Student success linked to attitude towards school, not just proper learning resources

Anjali Khanna

From an increasingly young age, more and more students are enrolling in Jefferson admission test classes, as well as classes specializing in the education of talented youths.

Anjali Khanna, Features Editor

Many members of the student body at Jefferson are driven by their parents. In fact, they have been since their youth. Every year, the accepted freshman class at the school enters their education at Jefferson with more and more background in gifted youth educational programs, having spent their summers in talented youth camps and test preparation camps since elementary school.

However, how much of this over-preparation for high school and college is beneficial to young children? Do Centers for Talented Youth (CTY) and Fairfax County’s Advanced Academic Program (AAP) actually play a role in student success past college? In an article published by the Washington Post, education columnist Jay Mathews claims that implementing a program for “gifted” students, especially at the elementary school level, doesn’t necessarily mean that students in those programs are going to be successful after college. So why are parents becoming increasingly concerned about getting their kids into AAP?

A student must be self-driven to be successful. An advanced course or CTY summer program can only offer them the resources they need to be inspired to work on their own. An AAP class cannot, and will not, determine whether or not young children will get into the college of their parent’s dreams. According to Mathews, there is currently no evidence that proves success rates for students in AAP courses are greater than those who were not accepted into schools with AAP or talented youth programs.

This means that if, for example, a student perhaps just missed the cutoff for the Jefferson acceptance qualifying test, they still would be able to achieve the same success as a Jefferson student after college, if they were self motivated to earn it. Even though this may be true, high school level gifted programs have more of an impact on the student than those at the elementary school level or below, simply because students at the high school level are less influenced by their parents, and more self-driven to study and do well on their own.

So why don’t families just place primary focus on getting their kids into high school-level magnet programs like Jefferson? Unfortunately most high school level programs accept students based on involvement and performance in elementary school programs like CTY and AAP, which are seen as the fundamentals, especially to an application for Jefferson. In Davis Guggenheim’s educational documentary, “Waiting For Superman,” he addresses this growing gap between youths in the Gifted and Talented program and those who are not.
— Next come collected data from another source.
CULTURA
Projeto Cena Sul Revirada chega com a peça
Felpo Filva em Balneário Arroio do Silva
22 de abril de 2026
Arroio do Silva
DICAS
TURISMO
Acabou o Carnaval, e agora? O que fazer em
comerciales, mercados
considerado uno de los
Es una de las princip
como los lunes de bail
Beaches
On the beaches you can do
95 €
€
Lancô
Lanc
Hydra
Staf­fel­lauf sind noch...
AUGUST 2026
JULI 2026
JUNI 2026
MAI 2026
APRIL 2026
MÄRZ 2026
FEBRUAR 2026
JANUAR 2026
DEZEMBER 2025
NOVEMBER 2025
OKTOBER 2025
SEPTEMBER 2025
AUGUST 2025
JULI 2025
He notes that students in the United States are placed in a tracking system, in which the brightest of each gifted program are pulled up into similar programs at higher levels, eventually reaching college age and later into their profession. He also comments on what happens to those who are not accepted into the exclusive program from a young age, left on their own to become the lower-income workforce in the United States. In some cases, they are not given teacher attention, resources, or even the materials needed to learn the basics to pass high school. The worst of it, however, is what the system does to their attitude and motivation towards school.

Most students in gifted programs today are self driven because they have been taught to be, while their peers in lower ranked schools and programs must work harder to achieve the same goals and find their self-motivation for success. Mathews may claim there is not yet enough data to determine if gifted and talented programs affect student success. However, what he does not realize is that any student can be successful if they choose to be, yet it is students who have been trained from a young age to think in this manner who have the easiest time.